begin
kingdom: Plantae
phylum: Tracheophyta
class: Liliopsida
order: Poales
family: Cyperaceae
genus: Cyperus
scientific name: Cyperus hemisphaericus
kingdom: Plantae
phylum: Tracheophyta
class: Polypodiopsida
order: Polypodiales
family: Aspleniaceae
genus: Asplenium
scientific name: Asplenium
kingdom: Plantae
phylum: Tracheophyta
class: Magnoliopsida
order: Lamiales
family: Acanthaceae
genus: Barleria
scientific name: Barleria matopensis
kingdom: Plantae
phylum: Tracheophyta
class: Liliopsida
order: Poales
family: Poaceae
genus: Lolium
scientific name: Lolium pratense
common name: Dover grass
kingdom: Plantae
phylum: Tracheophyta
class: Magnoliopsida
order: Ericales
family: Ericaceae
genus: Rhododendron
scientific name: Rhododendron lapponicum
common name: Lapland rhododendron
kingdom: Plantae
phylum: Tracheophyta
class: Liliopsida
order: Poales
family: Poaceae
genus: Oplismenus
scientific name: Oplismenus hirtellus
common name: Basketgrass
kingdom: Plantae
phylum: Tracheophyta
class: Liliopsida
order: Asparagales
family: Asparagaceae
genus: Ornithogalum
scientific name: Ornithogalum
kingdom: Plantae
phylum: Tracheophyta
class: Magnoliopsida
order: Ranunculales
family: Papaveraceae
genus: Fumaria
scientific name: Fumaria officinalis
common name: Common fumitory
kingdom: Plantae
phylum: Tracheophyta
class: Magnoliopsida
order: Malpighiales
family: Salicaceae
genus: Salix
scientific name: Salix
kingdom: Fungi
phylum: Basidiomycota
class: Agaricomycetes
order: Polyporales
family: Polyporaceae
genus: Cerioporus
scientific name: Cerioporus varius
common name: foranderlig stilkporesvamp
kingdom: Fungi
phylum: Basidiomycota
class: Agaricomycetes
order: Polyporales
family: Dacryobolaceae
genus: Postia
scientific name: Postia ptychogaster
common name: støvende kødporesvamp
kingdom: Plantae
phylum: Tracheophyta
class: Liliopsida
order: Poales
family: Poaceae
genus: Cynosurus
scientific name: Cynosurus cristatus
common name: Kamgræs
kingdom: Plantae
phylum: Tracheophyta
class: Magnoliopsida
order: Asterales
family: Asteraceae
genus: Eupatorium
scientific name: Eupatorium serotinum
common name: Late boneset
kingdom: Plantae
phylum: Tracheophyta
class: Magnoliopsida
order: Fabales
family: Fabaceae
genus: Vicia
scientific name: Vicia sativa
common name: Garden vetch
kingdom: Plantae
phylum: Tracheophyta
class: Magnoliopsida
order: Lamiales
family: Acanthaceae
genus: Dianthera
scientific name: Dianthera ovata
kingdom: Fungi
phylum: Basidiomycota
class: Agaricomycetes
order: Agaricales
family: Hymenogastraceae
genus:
end
- **EXERCISE PROMPT**
Put every line of the listing above into a numbered list, leaving out any blank lines.

- **TASK OUTPUT**
1. kingdom: Plantae
2. phylum: Tracheophyta
3. class: Liliopsida
4. order: Poales
5. family: Cyperaceae
6. genus: Cyperus
7. scientific name: Cyperus hemisphaericus
8. kingdom: Plantae
9. phylum: Tracheophyta
10. class: Polypodiopsida
11. order: Polypodiales
12. family: Aspleniaceae
13. genus: Asplenium
14. scientific name: Asplenium
15. kingdom: Plantae
16. phylum: Tracheophyta
17. class: Magnoliopsida
18. order: Lamiales
19. family: Acanthaceae
20. genus: Barleria
21. scientific name: Barleria matopensis
22. kingdom: Plantae
23. phylum: Tracheophyta
24. class: Liliopsida
25. order: Poales
26. family: Poaceae
27. genus: Lolium
28. scientific name: Lolium pratense
29. common name: Dover grass
30. kingdom: Plantae
31. phylum: Tracheophyta
32. class: Magnoliopsida
33. order: Ericales
34. family: Ericaceae
35. genus: Rhododendron
36. scientific name: Rhododendron lapponicum
37. common name: Lapland rhododendron
38. kingdom: Plantae
39. phylum: Tracheophyta
40. class: Liliopsida
41. order: Poales
42. family: Poaceae
43. genus: Oplismenus
44. scientific name: Oplismenus hirtellus
45. common name: Basketgrass
46. kingdom: Plantae
47. phylum: Tracheophyta
48. class: Liliopsida
49. order: Asparagales
50. family: Asparagaceae
51. genus: Ornithogalum
52. scientific name: Ornithogalum
53. kingdom: Plantae
54. phylum: Tracheophyta
55. class: Magnoliopsida
56. order: Ranunculales
57. family: Papaveraceae
58. genus: Fumaria
59. scientific name: Fumaria officinalis
60. common name: Common fumitory
61. kingdom: Plantae
62. phylum: Tracheophyta
63. class: Magnoliopsida
64. order: Malpighiales
65. family: Salicaceae
66. genus: Salix
67. scientific name: Salix
68. kingdom: Fungi
69. phylum: Basidiomycota
70. class: Agaricomycetes
71. order: Polyporales
72. family: Polyporaceae
73. genus: Cerioporus
74. scientific name: Cerioporus varius
75. common name: foranderlig stilkporesvamp
76. kingdom: Fungi
77. phylum: Basidiomycota
78. class: Agaricomycetes
79. order: Polyporales
80. family: Dacryobolaceae
81. genus: Postia
82. scientific name: Postia ptychogaster
83. common name: støvende kødporesvamp
84. kingdom: Plantae
85. phylum: Tracheophyta
86. class: Liliopsida
87. order: Poales
88. family: Poaceae
89. genus: Cynosurus
90. scientific name: Cynosurus cristatus
91. common name: Kamgræs
92. kingdom: Plantae
93. phylum: Tracheophyta
94. class: Magnoliopsida
95. order: Asterales
96. family: Asteraceae
97. genus: Eupatorium
98. scientific name: Eupatorium serotinum
99. common name: Late boneset
100. kingdom: Plantae
101. phylum: Tracheophyta
102. class: Magnoliopsida
103. order: Fabales
104. family: Fabaceae
105. genus: Vicia
106. scientific name: Vicia sativa
107. common name: Garden vetch
108. kingdom: Plantae
109. phylum: Tracheophyta
110. class: Magnoliopsida
111. order: Lamiales
112. family: Acanthaceae
113. genus: Dianthera
114. scientific name: Dianthera ovata
115. kingdom: Fungi
116. phylum: Basidiomycota
117. class: Agaricomycetes
118. order: Agaricales
119. family: Hymenogastraceae
120. genus:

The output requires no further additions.